Estimate the number of shelves you will need and what you need them cut at
Remember that the tower panels are 3/4 inch thick and you’ll need one on each side of your shelf (so 1.5 inches)
Take into account what you’ll be storing on the shelves or the height of the baskets
I like to plan for one to two extra shelves which always comes in handy someday
Supplies Needed:
Create your shopping list. Remember: measure twice, cut once!
X Towers
If needed, cut at Y inches (remember to do this mirrored so the holes line up when you set things up)
X Shelves cut at Y inches
X Shelf pins (4 per shelf)
2” Screws
I only use star drive screws now - no more pre-drilling or stripping heads! The box will come with a star bit too.
1 pack of wood shims
X Adjustable Closet Rods (if needed)
Other supplies needed:
Drill or impact driver with drill bits
I LOVE my Dewalt impact driver, which I got in a drill and impact driver set (I prefer to have both)

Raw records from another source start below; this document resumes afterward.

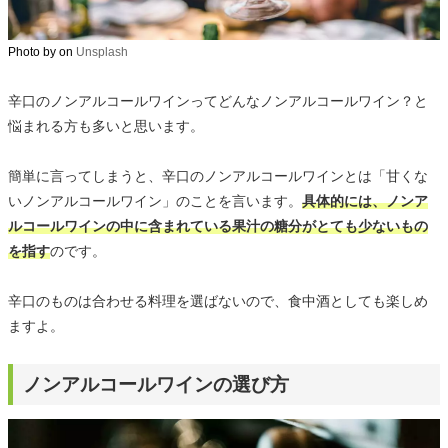
Photo by
on
Unsplash
辛口のノンアルコールワインってどんなノンアルコールワイン？と
悩まれる方も多いと思います。
簡単に言ってしまうと、辛口のノンアルコールワインとは「甘くな
いノンアルコールワイン」のことを言います。
具体的には、ノンア
ルコールワインの中に含まれている果汁の糖分がとても少ないもの
を指す
のです。
辛口のものは合わせる料理を選ばないので、食中酒としても楽しめ
ますよ。
ノンアルコールワインの選び方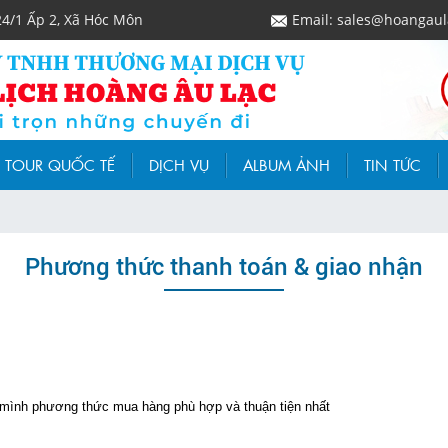
24/1 Ấp 2, Xã Hóc Môn
Email: sales@hoangaul
TOUR QUỐC TẾ
DỊCH VỤ
ALBUM ẢNH
TIN TỨC
Phương thức thanh toán & giao nhận
 mình phương thức mua hàng phù hợp và thuận tiện nhất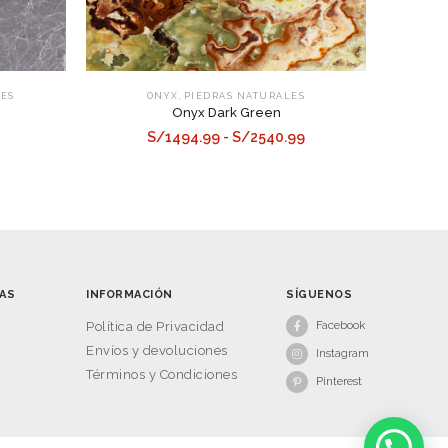
,
LES
ONYX
PIEDRAS NATURALES
Onyx Dark Green
S/1494.99 - S/2540.99
AS
INFORMACIÓN
SÍGUENOS
Facebook
s
Política de Privacidad
Envíos y devoluciones
Instagram
Términos y Condiciones
Pinterest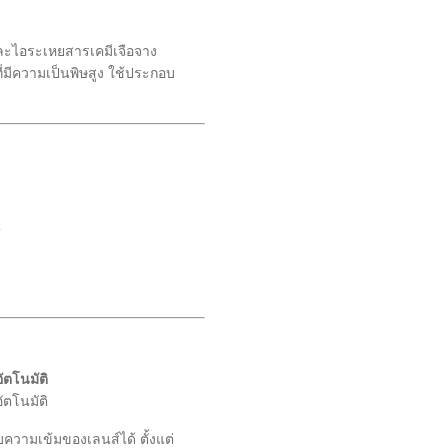
ละไอระเหยสารเคมีเจือจาง
ี่มีความเป็นพิษสูง ใช้ประกอบ
m
ัตโนมัติ
ัตโนมัติ
ความเข้มของเลนส์ได้ ตั้งแต่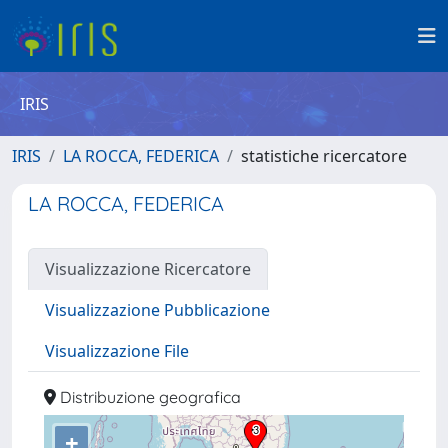
IRIS
IRIS
LA ROCCA, FEDERICA
statistiche ricercatore
LA ROCCA, FEDERICA
Visualizzazione Ricercatore
Visualizzazione Pubblicazione
Visualizzazione File
Distribuzione geografica
+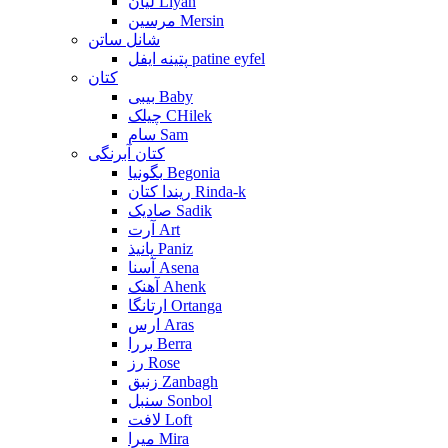
لیان Liyan
مرسین Mersin
شانل ساتن
پتینه ایفل patine eyfel
کتان
بیبی Baby
چیلک CHilek
سام Sam
کتان آبرنگی
بگونیا Begonia
ریندا کتان Rinda-k
صادیک Sadik
آرت Art
پانیذ Paniz
آسنا Asena
آهنک Ahenk
ارتانگا Ortanga
ارس Aras
بررا Berra
رز Rose
زنبق Zanbagh
سنبل Sonbol
لافت Loft
میرا Mira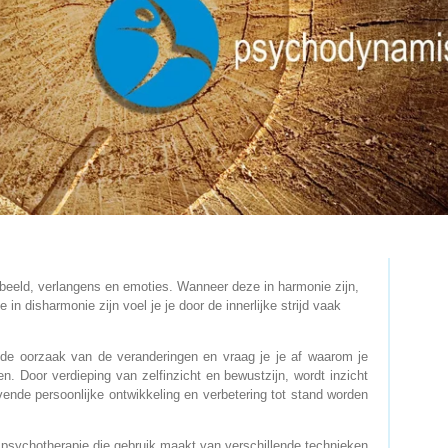
beeld, verlangens en emoties. Wanneer deze in harmonie zijn,
in disharmonie zijn voel je je door de innerlijke strijd vaak
 de oorzaak van de veranderingen en vraag je je af waarom je
. Door verdieping van zelfinzicht en bewustzijn, wordt inzicht
vende persoonlijke ontwikkeling en verbetering tot stand worden
sychotherapie die gebruik maakt van verschillende technieken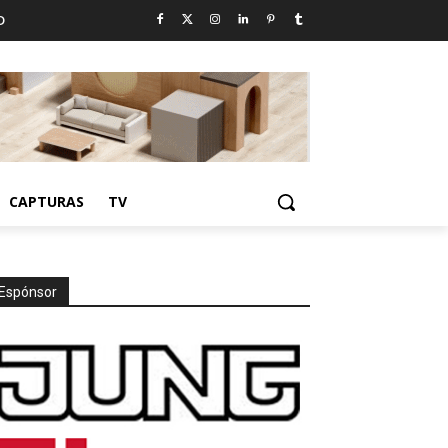
D
CAPTURAS
TV
Espónsor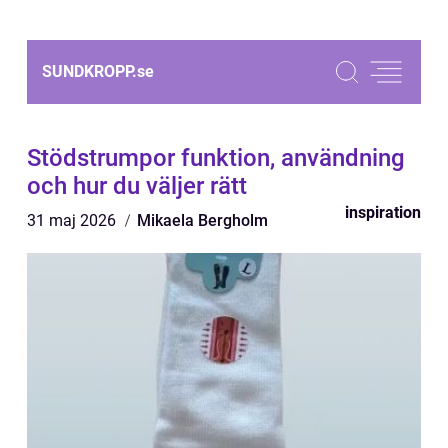
SUNDKROPP.
se
Stödstrumpor funktion, användning
och hur du väljer rätt
inspiration
31 maj 2026
Mikaela Bergholm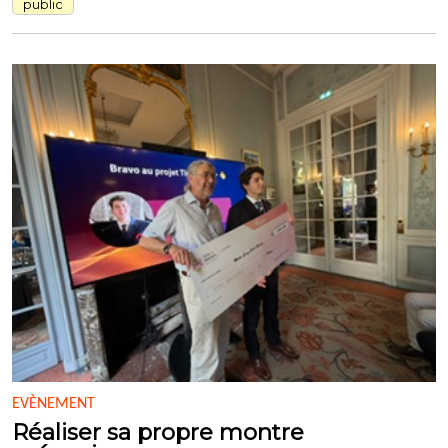
public
EVÈNEMENT
Réaliser sa propre montre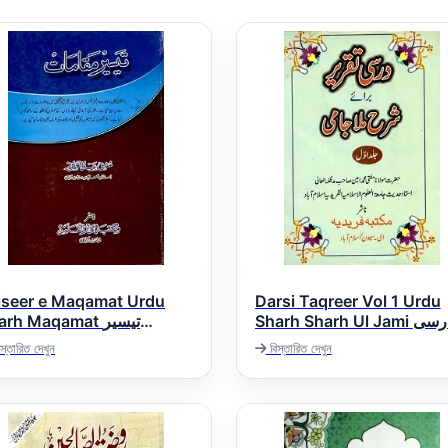
iseer e Maqamat Urdu
Darsi Taqreer Vol 1 Urdu
Sharh Sharh Ul Jami درسی
rh Maqamat تیسیر
تقریر شرح جامی اردو
مقامات اردو شرح مقام
স্তারিত দেখুন
বিস্তারিত দেখুন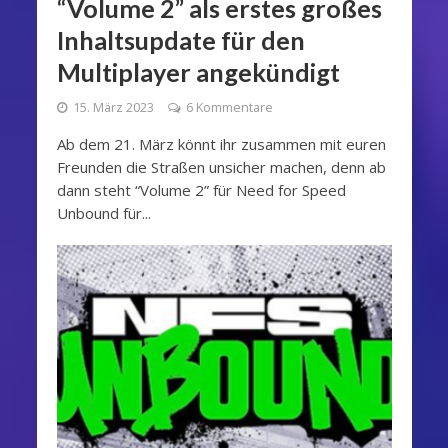
“Volume 2” als erstes großes
Inhaltsupdate für den
Multiplayer angekündigt
15. März 2023
6 Kommentare
Ab dem 21. März könnt ihr zusammen mit euren
Freunden die Straßen unsicher machen, denn ab
dann steht “Volume 2” für Need for Speed
Unbound für...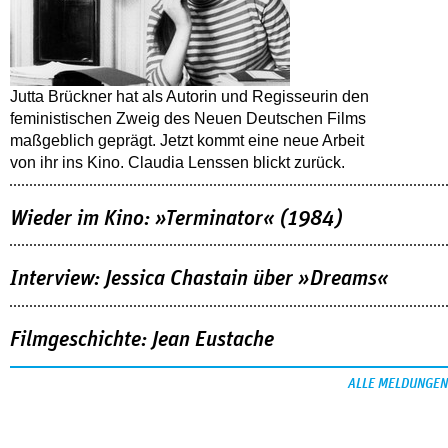
Jutta Brückner hat als Autorin und Regisseurin den
feministischen Zweig des Neuen Deutschen Films
maßgeblich geprägt. Jetzt kommt eine neue Arbeit
von ihr ins Kino. Claudia Lenssen blickt zurück.
Wieder im Kino: »Terminator« (1984)
Interview: Jessica Chastain über »Dreams«
Filmgeschichte: Jean Eustache
ALLE MELDUNGEN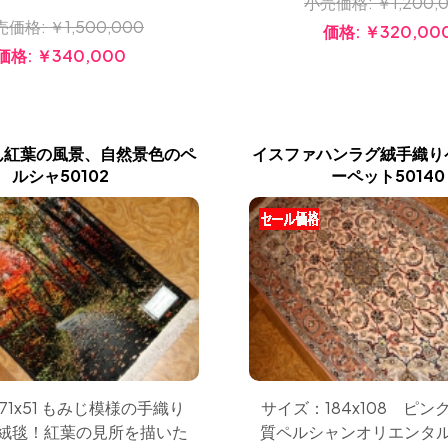
小売価格:
￥1,200,
売価格:
￥1,500,000
価格:
￥320,00
価格:
￥340,000
ん紅葉の風景、自然景色のペ
イスファハンラグ絨手織り
ルシャ50102
ーペット50140
71x51 もみじ模様の手織り
サイズ：184x108 ピン
絨毯！紅葉の見所を描いた
質ペルシャンオリエンタ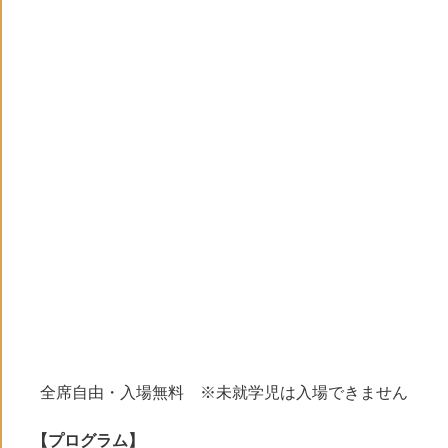
全席自由・入場無料 ※未就学児は入場できません
【プログラム】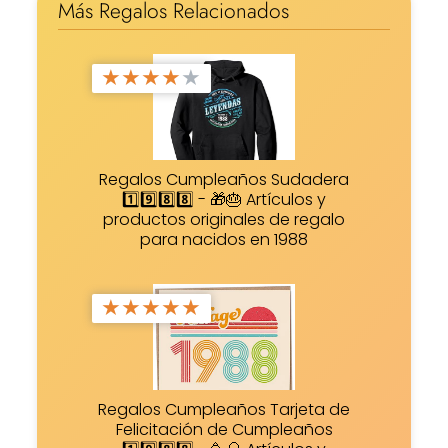
Más Regalos Relacionados
★
★
★
★
★
Regalos Cumpleaños Sudadera
1️⃣9️⃣8️⃣8️⃣ - 🎁🎂 Artículos y
productos originales de regalo
para nacidos en 1988
★
★
★
★
★
Regalos Cumpleaños Tarjeta de
Felicitación de Cumpleaños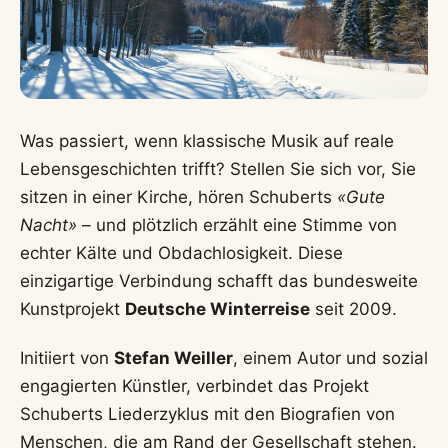
Was passiert, wenn klassische Musik auf reale
Lebensgeschichten trifft? Stellen Sie sich vor, Sie
sitzen in einer Kirche, hören Schuberts
«Gute
Nacht»
– und plötzlich erzählt eine Stimme von
echter Kälte und Obdachlosigkeit. Diese
einzigartige Verbindung schafft das bundesweite
Kunstprojekt
Deutsche Winterreise
seit 2009.
Initiiert von
Stefan Weiller
, einem Autor und sozial
engagierten Künstler, verbindet das Projekt
Schuberts Liederzyklus mit den Biografien von
Menschen, die am Rand der Gesellschaft stehen.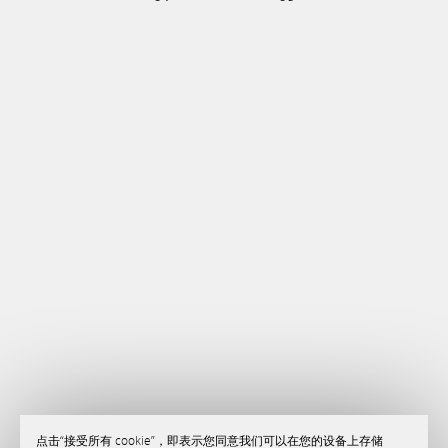
点击“接受所有 cookie”，即表示您同意我们可以在您的设备上存储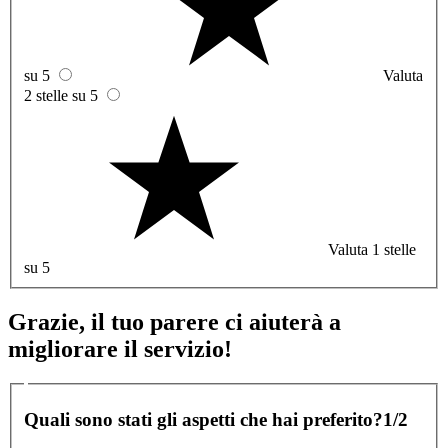
su 5
Valuta
2 stelle su 5
Valuta 1 stelle
su 5
Grazie, il tuo parere ci aiuterà a
migliorare il servizio!
Quali sono stati gli aspetti che hai preferito?
1/2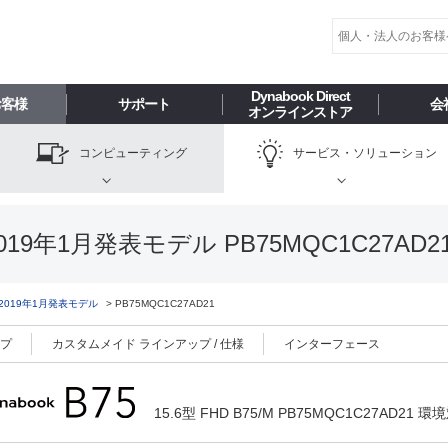
Dynabook Direct
お客様
サポート
会
オンラインストア
コンピューティング
サービス・
ソリューション
019年1月発表モデル PB75MQC1C27AD2
 2019年1月発表モデル
PB75MQC1C27AD21
ップ
カスタムメイド ラインアップ / 仕様
インターフェース
15.6型 FHD B75/M PB75MQC1C27AD21 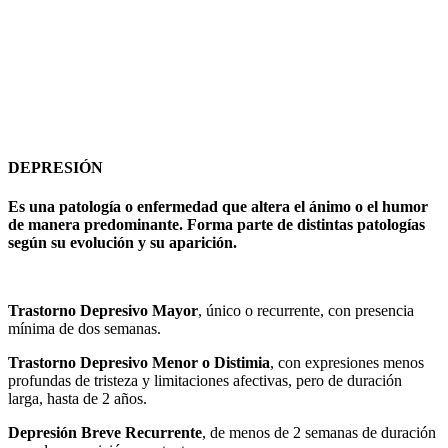
DEPRESIÓN
Es una patología o enfermedad que altera el ánimo o el humor
de manera predominante. Forma parte de distintas patologías
según su evolución y su aparición.
Trastorno Depresivo Mayor
, único o recurrente, con presencia
mínima de dos semanas.
Trastorno Depresivo Menor o Distimia
, con expresiones menos
profundas de tristeza y limitaciones afectivas, pero de duración
larga, hasta de 2 años.
Depresión Breve Recurrente
, de menos de 2 semanas de duración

Here’s an inexpensive Ryobi drill or a drill and impact driver set
Level (optional, but helpful to have)
Utility knife (to cut down the wood shims if needed)
Pencil
Measuring Tape
Note: If you are not going to have Home Depot cut your pieces down, you will need a circular saw or sliding miter saw.
I use my 7.25” sliding miter saw, which doesn’t fully reach the full depth of the boards. So I cut as much as I can in one run, flip the board over and finish the rest of the cut.
Build Your Closet!
First, assemble a “box”. Two shelves will stay in a fixed position, which will give the structure some needed stability. I recommend having a helper for this part.
You will need two towers, two shelves, and 8 screws for this.
Lay your towers down on their side, and have a helper hold them steady.
From the pre-drilled side of the towers, drive screws into the top holes of each tower to make a hole that goes all the way through both sides (or use a 1/8” drill bit for that part). Back those screws out and drive them in from the non-pre-drilled hole side until the tip of the screw pokes through about 1/4 inch.
Working first with one tower and shelf, center the shelf into those screws that are poking out a bit. Remember to make sure the front of the shelf is flush with the front side of the tower. Drive the screws all the way into the shelf. Repeat on the other side of the shelf with the other tower. You should now have a box with no bottom.
Repeat step 2 with the other shelf toward the bottom of your tower. I usually do this at about 10-12 holes up from the bottom. You will now have a box with 4 sides.
Slide the box into place inside your closet.
Repeat steps 1-4, as needed, for any other towers to fit your closet space.
I recommend attaching your towers to the wall for added safety.
Optional: place a level on the top shelf of the box to determine if any areas need to we shimmed. If they do, slide the thin part of the shim in until the structure is level. Score any unused shim with a utility knife then snap off the rest.
In the holes of the tower closest to the back wall of your closet, drive screws in at the top, bottom, and middle of your tower. These should hit studs and will anchor your closet system into place.
Next, place shelf pins at your desired heights and add your shelves!
If using any closet rods, measure and mark where those should go. Remember to allow enough space for the depth of your hanger and the height of the hook. If your closet rod isn’t attaching to your towers but instead into drywall, you will likely need to use wall anchors. The ones linked are my favorite with the easiest installation.
And there you have it! A beautiful, functional, purposeful closet that you will be so grateful for for years to come!
Get Organized
I love using baskets, all the baskets, in our closets. It helps give everything an assigned home so they stay organized. Target usually has a good variety of more affordable baskets, which is where my son’s are from. I highly recommend either picking a style that has been around for years so you can get more as needed, like the Sterilite Ultra Collection (my favorite for pantries), or purchasing extras of whichever you pick.